▶ [SHORT TASK]: Identify every line in the records that contains the string "qCreatedBy", and copy each such line in full.

▶ [DATA ROWS]:

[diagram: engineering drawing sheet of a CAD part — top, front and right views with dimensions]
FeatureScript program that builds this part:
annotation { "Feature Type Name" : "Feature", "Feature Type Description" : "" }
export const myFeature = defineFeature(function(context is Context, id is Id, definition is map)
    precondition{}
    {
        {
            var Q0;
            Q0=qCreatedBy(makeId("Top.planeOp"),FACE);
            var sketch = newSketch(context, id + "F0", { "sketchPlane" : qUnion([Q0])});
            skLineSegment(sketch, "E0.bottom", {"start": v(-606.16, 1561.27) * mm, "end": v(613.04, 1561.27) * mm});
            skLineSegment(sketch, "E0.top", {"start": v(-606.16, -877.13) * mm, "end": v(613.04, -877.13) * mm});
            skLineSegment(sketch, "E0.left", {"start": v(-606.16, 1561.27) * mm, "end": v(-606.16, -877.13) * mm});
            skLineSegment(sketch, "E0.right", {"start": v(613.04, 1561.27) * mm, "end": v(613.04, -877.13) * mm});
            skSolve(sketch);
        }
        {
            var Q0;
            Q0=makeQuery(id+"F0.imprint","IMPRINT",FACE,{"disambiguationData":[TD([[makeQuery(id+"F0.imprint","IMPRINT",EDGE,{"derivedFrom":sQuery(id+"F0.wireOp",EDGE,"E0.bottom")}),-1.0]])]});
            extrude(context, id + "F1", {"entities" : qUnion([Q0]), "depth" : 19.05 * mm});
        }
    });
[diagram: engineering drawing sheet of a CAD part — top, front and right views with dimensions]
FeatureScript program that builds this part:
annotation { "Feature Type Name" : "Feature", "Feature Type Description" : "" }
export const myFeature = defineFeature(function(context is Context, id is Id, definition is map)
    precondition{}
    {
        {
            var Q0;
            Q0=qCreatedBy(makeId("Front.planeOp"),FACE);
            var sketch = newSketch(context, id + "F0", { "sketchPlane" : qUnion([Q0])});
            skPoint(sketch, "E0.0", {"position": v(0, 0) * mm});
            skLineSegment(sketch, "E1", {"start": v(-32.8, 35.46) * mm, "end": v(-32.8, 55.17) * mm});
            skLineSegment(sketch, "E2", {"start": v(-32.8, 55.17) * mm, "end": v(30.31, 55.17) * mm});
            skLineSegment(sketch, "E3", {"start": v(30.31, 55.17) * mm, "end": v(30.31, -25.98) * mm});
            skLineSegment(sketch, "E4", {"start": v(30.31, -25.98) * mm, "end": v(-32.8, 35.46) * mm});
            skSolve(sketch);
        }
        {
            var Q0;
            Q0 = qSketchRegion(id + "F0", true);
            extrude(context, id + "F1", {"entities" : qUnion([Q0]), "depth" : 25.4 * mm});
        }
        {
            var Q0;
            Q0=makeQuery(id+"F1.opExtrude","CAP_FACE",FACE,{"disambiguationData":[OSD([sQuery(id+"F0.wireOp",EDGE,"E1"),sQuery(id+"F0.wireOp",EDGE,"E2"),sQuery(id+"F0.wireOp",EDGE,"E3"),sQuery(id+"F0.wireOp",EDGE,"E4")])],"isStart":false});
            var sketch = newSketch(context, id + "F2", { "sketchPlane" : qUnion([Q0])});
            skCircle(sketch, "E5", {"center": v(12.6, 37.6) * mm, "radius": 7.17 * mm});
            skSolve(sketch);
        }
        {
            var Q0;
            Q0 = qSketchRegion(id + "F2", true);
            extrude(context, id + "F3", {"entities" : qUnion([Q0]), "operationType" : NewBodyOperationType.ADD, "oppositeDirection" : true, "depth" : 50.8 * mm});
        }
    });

▶ [FINAL RESULT]:
            Q0=qCreatedBy(makeId("Top.planeOp"),FACE);
            Q0=qCreatedBy(makeId("Front.planeOp"),FACE);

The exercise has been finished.